鰻の卸値はほぼ2倍に高騰。ミシュラン星獲得店、老舗、大衆的な人気店で話をうかがったところ、さまざまな対応で少しの値上げに抑えていた。
ライター:吉田 忍
140年の歴史を誇る老舗 「割烹蒲焼わかな」
2軒目にうかがったのは、横浜で鰻と言えばここ「割烹蒲焼わかな」
関内から桜木町方面へ1分ほど
2階店内。速水史郎氏の彫刻が独特の雰囲気を醸し出す
わかなには創業に関する面白い話がある。
江戸中期、国で待つ奥方へのお土産として参勤交代の大名に人気の銘菓「亀の子煎餅」を扱っていた「若菜屋」。
ところが、江戸時代末期の若菜屋長男「吉蔵」は生来の遊び人。家を継がず、日々博打に興じていた。そんなある日、吉蔵は金に困った若者二人を助ける。その二人がたまたま鰻職人で「旦那にご恩返しがしたい。鰻屋を始めてくれたら懸命に働きます」と言われたことから、鰻屋「わかな」は明治5年に創業した。
140年の歴史を守る6代目、橋本隆専務
横浜に日本初のガス灯が灯り、横浜・新橋間に鉄道が開通した年から続く老舗。ここでも3000円で食べられる鰻があった。
うな丼、お新香つきで、2625円。肝吸375円をプラスしてちょうど3000円
タレはキリっとシャープな味。焦げ目の香ばしさが引き立ち、鰻の香りや味がストレートに味わえる。

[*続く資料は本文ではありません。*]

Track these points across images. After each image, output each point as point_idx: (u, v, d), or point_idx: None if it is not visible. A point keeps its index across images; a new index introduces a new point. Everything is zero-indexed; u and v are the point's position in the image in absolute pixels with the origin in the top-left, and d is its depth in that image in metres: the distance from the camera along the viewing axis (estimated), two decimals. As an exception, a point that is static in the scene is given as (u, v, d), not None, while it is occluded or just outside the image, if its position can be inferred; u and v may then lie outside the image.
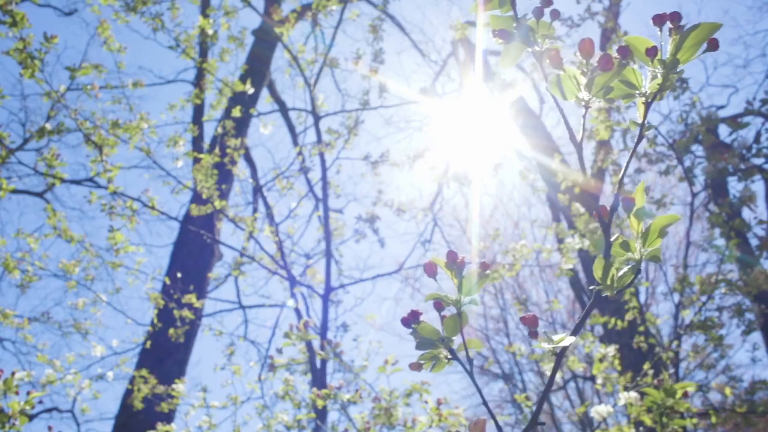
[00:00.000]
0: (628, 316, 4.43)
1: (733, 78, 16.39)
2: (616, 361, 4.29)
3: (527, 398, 3.46)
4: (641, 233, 0.71)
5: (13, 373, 2.26)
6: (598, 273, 0.72)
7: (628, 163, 0.68)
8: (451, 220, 15.26)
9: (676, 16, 0.63)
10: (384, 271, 7.01)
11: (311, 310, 5.28)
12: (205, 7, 6.66)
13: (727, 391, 3.70)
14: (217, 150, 4.34)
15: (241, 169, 9.17)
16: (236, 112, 4.65)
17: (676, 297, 3.34)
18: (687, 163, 2.97)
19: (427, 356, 0.94)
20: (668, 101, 3.03)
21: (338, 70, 8.09)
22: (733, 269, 2.97)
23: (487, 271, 0.86)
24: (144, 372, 5.15)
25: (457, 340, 0.97)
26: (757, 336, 6.29)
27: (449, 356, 0.91)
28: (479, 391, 0.91)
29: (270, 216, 5.19)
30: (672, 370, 3.64)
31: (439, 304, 0.90)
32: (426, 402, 2.23)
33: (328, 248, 4.48)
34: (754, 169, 2.65)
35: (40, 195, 10.61)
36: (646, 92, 0.65)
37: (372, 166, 5.58)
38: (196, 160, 6.06)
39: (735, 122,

甘味を抑えたタレは炊き立てご飯の芯まで染み込み、独特の味わい。「鰻はわかなでなければ」という根強いファンがいるのも頷ける。
うな丼、210円だけ値上げというお知らせ
鰻高騰の今、「いらしていただけるお客様をガッカリさせたくない」とギリギリの値上げに抑えた。
創業以来、継ぎ足しで守られてきた秘伝のたれ
3階には老舗ならではのお座敷があり、コース料理で利用可能。日本画の巨匠、河合玉堂・鏑木清方・伊東深水の掛け軸がかけられていることもあるとか。
「支店を出す余裕があるなら、現在の店に全てつぎ込む」その覚悟と美意識を持って集められた芸術品の数々が飾られた店内は、目で味わうご馳走なのだ。
結納などによく利用される和室
1Fエレベーター手前にある鬼瓦のアート
鰻一筋40年、まさに職人という雰囲気の谷田川さん
わかなは、鰻の裂き・串打ち・焼きだけでなく、ご飯炊きや漬物など、それぞれに専門の職人がいる。その上で、できるだけ早く注文に応えられるよう、専務が例年のデータと勘で采配。
タイミングにより少し待つこともあるが、うな丼の魅力は焼き立て鰻が炊き立てご飯に乗ってこそ。
個性ある味と伝統を守る横浜の老舗、それが「わかな」なのだ。